**YOUR OBJECTIVE:**
Quote every line of the data below verbatim, from the first to the last.

*-*-*

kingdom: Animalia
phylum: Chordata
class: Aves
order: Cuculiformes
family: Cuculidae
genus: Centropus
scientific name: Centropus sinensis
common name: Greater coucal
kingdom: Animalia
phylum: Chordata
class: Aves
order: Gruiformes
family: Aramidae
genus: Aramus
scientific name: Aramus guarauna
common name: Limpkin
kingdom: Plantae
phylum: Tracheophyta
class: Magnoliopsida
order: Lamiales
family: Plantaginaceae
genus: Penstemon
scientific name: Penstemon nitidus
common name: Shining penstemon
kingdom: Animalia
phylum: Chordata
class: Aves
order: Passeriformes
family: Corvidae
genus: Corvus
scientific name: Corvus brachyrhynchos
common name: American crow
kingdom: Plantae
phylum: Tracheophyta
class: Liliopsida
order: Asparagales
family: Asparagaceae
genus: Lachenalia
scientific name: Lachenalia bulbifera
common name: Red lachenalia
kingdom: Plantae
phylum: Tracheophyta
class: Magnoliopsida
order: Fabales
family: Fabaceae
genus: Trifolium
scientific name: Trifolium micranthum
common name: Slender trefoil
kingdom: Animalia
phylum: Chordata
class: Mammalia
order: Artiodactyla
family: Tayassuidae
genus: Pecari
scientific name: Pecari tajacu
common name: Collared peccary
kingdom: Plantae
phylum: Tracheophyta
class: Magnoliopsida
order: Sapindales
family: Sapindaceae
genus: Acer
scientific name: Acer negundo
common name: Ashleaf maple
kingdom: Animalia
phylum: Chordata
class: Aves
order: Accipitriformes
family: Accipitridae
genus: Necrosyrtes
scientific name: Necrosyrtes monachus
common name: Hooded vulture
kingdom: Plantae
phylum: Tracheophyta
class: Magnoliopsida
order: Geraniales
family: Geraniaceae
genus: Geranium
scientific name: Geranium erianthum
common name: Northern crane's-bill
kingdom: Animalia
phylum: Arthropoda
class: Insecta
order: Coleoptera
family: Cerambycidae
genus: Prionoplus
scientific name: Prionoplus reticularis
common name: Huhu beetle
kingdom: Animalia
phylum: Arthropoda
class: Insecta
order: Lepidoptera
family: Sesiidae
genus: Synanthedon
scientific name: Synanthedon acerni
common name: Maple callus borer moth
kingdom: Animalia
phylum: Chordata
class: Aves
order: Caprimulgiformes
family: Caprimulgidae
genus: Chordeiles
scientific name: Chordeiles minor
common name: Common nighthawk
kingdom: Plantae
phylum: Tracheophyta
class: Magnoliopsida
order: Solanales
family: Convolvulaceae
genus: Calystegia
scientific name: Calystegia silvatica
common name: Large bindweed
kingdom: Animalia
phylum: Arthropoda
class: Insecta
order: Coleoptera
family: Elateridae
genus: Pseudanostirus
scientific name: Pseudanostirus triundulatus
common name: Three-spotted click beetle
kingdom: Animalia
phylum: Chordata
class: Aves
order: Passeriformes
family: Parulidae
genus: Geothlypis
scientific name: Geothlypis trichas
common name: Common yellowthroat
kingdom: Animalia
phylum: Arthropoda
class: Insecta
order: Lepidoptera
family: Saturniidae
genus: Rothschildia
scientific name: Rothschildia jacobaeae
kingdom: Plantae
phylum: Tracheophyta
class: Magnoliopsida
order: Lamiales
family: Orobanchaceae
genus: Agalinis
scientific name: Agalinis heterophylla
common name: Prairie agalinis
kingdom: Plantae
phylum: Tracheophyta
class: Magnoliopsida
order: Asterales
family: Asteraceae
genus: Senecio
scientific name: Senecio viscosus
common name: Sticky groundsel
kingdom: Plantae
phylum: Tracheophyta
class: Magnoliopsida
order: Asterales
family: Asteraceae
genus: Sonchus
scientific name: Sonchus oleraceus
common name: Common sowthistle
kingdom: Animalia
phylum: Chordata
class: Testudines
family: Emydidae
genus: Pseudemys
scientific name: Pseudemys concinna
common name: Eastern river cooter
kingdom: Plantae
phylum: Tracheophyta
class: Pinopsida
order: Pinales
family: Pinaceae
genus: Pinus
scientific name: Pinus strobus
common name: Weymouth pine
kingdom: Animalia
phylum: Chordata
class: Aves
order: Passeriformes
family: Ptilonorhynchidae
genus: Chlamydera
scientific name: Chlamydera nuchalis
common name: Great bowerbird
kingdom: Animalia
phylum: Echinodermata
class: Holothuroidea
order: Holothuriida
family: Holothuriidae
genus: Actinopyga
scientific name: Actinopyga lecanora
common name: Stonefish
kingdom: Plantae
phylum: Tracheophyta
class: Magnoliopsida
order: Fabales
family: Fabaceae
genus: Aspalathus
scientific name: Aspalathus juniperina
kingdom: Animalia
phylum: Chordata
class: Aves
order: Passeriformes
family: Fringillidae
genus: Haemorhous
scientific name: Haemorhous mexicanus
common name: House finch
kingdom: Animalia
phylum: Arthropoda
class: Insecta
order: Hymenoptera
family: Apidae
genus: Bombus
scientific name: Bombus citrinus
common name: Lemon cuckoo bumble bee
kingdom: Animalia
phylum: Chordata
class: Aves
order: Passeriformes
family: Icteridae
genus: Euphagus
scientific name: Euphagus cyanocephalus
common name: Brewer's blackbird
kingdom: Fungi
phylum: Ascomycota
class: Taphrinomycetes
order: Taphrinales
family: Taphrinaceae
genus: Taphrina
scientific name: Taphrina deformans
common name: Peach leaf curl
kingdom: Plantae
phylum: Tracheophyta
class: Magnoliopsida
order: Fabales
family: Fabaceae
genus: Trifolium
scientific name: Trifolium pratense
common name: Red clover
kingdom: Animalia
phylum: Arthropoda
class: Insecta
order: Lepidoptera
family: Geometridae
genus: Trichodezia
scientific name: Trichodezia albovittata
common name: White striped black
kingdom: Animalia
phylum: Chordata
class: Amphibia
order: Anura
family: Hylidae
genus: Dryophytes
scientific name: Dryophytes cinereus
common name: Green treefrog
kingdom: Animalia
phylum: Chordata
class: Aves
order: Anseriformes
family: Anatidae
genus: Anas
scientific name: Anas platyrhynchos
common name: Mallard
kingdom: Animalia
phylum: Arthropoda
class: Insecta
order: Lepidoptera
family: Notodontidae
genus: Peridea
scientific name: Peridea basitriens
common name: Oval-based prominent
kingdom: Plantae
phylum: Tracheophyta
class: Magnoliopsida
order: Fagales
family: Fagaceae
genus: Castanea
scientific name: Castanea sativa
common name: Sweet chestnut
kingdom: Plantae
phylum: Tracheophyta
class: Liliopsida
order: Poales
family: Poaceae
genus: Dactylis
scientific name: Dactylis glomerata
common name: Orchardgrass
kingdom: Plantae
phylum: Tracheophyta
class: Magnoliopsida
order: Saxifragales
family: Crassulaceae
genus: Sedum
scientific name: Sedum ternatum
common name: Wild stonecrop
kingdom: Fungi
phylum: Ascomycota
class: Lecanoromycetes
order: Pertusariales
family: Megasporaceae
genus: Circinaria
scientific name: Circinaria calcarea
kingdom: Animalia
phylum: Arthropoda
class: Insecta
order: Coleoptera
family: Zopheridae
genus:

*-*-*

**EXERCISE OUTPUT:**
kingdom: Animalia
phylum: Chordata
class: Aves
order: Cuculiformes
family: Cuculidae
genus: Centropus
scientific name: Centropus sinensis
common name: Greater coucal
kingdom: Animalia
phylum: Chordata
class: Aves
order: Gruiformes
family: Aramidae
genus: Aramus
scientific name: Aramus guarauna
common name: Limpkin
kingdom: Plantae
phylum: Tracheophyta
class: Magnoliopsida
order: Lamiales
family: Plantaginaceae
genus: Penstemon
scientific name: Penstemon nitidus
common name: Shining penstemon
kingdom: Animalia
phylum: Chordata
class: Aves
order: Passeriformes
family: Corvidae
genus: Corvus
scientific name: Corvus brachyrhynchos
common name: American crow
kingdom: Plantae
phylum: Tracheophyta
class: Liliopsida
order: Asparagales
family: Asparagaceae
genus: Lachenalia
scientific name: Lachenalia bulbifera
common name: Red lachenalia
kingdom: Plantae
phylum: Tracheophyta
class: Magnoliopsida
order: Fabales
family: Fabaceae
genus: Trifolium
scientific name: Trifolium micranthum
common name: Slender trefoil
kingdom: Animalia
phylum: Chordata
class: Mammalia
order: Artiodactyla
family: Tayassuidae
genus: Pecari
scientific name: Pecari tajacu
common name: Collared peccary
kingdom: Plantae
phylum: Tracheophyta
class: Magnoliopsida
order: Sapindales
family: Sapindaceae
genus: Acer
scientific name: Acer negundo
common name: Ashleaf maple
kingdom: Animalia
phylum: Chordata
class: Aves
order: Accipitriformes
family: Accipitridae
genus: Necrosyrtes
scientific name: Necrosyrtes monachus
common name: Hooded vulture
kingdom: Plantae
phylum: Tracheophyta
class: Magnoliopsida
order: Geraniales
family: Geraniaceae
genus: Geranium
scientific name: Geranium erianthum
common name: Northern crane's-bill
kingdom: Animalia
phylum: Arthropoda
class: Insecta
order: Coleoptera
family: Cerambycidae
genus: Prionoplus
scientific name: Prionoplus reticularis
common name: Huhu beetle
kingdom: Animalia
phylum: Arthropoda
class: Insecta
order: Lepidoptera
family: Sesiidae
genus: Synanthedon
scientific name: Synanthedon acerni
common name: Maple callus borer moth
kingdom: Animalia
phylum: Chordata
class: Aves
order: Caprimulgiformes
family: Caprimulgidae
genus: Chordeiles
scientific name: Chordeiles minor
common name: Common nighthawk
kingdom: Plantae
phylum: Tracheophyta
class: Magnoliopsida
order: Solanales
family: Convolvulaceae
genus: Calystegia
scientific name: Calystegia silvatica
common name: Large bindweed
kingdom: Animalia
phylum: Arthropoda
class: Insecta
order: Coleoptera
family: Elateridae
genus: Pseudanostirus
scientific name: Pseudanostirus triundulatus
common name: Three-spotted click beetle
kingdom: Animalia
phylum: Chordata
class: Aves
order: Passeriformes
family: Parulidae
genus: Geothlypis
scientific name: Geothlypis trichas
common name: Common yellowthroat
kingdom: Animalia
phylum: Arthropoda
class: Insecta
order: Lepidoptera
family: Saturniidae
genus: Rothschildia
scientific name: Rothschildia jacobaeae
kingdom: Plantae
phylum: Tracheophyta
class: Magnoliopsida
order: Lamiales
family: Orobanchaceae
genus: Agalinis
scientific name: Agalinis heterophylla
common name: Prairie agalinis
kingdom: Plantae
phylum: Tracheophyta
class: Magnoliopsida
order: Asterales
family: Asteraceae
genus: Senecio
scientific name: Senecio viscosus
common name: Sticky groundsel
kingdom: Plantae
phylum: Tracheophyta
class: Magnoliopsida
order: Asterales
family: Asteraceae
genus: Sonchus
scientific name: Sonchus oleraceus
common name: Common sowthistle
kingdom: Animalia
phylum: Chordata
class: Testudines
family: Emydidae
genus: Pseudemys
scientific name: Pseudemys concinna
common name: Eastern river cooter
kingdom: Plantae
phylum: Tracheophyta
class: Pinopsida
order: Pinales
family: Pinaceae
genus: Pinus
scientific name: Pinus strobus
common name: Weymouth pine
kingdom: Animalia
phylum: Chordata
class: Aves
order: Passeriformes
family: Ptilonorhynchidae
genus: Chlamydera
scientific name: Chlamydera nuchalis
common name: Great bowerbird
kingdom: Animalia
phylum: Echinodermata
class: Holothuroidea
order: Holothuriida
family: Holothuriidae
genus: Actinopyga
scientific name: Actinopyga lecanora
common name: Stonefish
kingdom: Plantae
phylum: Tracheophyta
class: Magnoliopsida
order: Fabales
family: Fabaceae
genus: Aspalathus
scientific name: Aspalathus juniperina
kingdom: Animalia
phylum: Chordata
class: Aves
order: Passeriformes
family: Fringillidae
genus: Haemorhous
scientific name: Haemorhous mexicanus
common name: House finch
kingdom: Animalia
phylum: Arthropoda
class: Insecta
order: Hymenoptera
family: Apidae
genus: Bombus
scientific name: Bombus citrinus
common name: Lemon cuckoo bumble bee
kingdom: Animalia
phylum: Chordata
class: Aves
order: Passeriformes
family: Icteridae
genus: Euphagus
scientific name: Euphagus cyanocephalus
common name: Brewer's blackbird
kingdom: Fungi
phylum: Ascomycota
class: Taphrinomycetes
order: Taphrinales
family: Taphrinaceae
genus: Taphrina
scientific name: Taphrina deformans
common name: Peach leaf curl
kingdom: Plantae
phylum: Tracheophyta
class: Magnoliopsida
order: Fabales
family: Fabaceae
genus: Trifolium
scientific name: Trifolium pratense
common name: Red clover
kingdom: Animalia
phylum: Arthropoda
class: Insecta
order: Lepidoptera
family: Geometridae
genus: Trichodezia
scientific name: Trichodezia albovittata
common name: White striped black
kingdom: Animalia
phylum: Chordata
class: Amphibia
order: Anura
family: Hylidae
genus: Dryophytes
scientific name: Dryophytes cinereus
common name: Green treefrog
kingdom: Animalia
phylum: Chordata
class: Aves
order: Anseriformes
family: Anatidae
genus: Anas
scientific name: Anas platyrhynchos
common name: Mallard
kingdom: Animalia
phylum: Arthropoda
class: Insecta
order: Lepidoptera
family: Notodontidae
genus: Peridea
scientific name: Peridea basitriens
common name: Oval-based prominent
kingdom: Plantae
phylum: Tracheophyta
class: Magnoliopsida
order: Fagales
family: Fagaceae
genus: Castanea
scientific name: Castanea sativa
common name: Sweet chestnut
kingdom: Plantae
phylum: Tracheophyta
class: Liliopsida
order: Poales
family: Poaceae
genus: Dactylis
scientific name: Dactylis glomerata
common name: Orchardgrass
kingdom: Plantae
phylum: Tracheophyta
class: Magnoliopsida
order: Saxifragales
family: Crassulaceae
genus: Sedum
scientific name: Sedum ternatum
common name: Wild stonecrop
kingdom: Fungi
phylum: Ascomycota
class: Lecanoromycetes
order: Pertusariales
family: Megasporaceae
genus: Circinaria
scientific name: Circinaria calcarea
kingdom: Animalia
phylum: Arthropoda
class: Insecta
order: Coleoptera
family: Zopheridae
genus:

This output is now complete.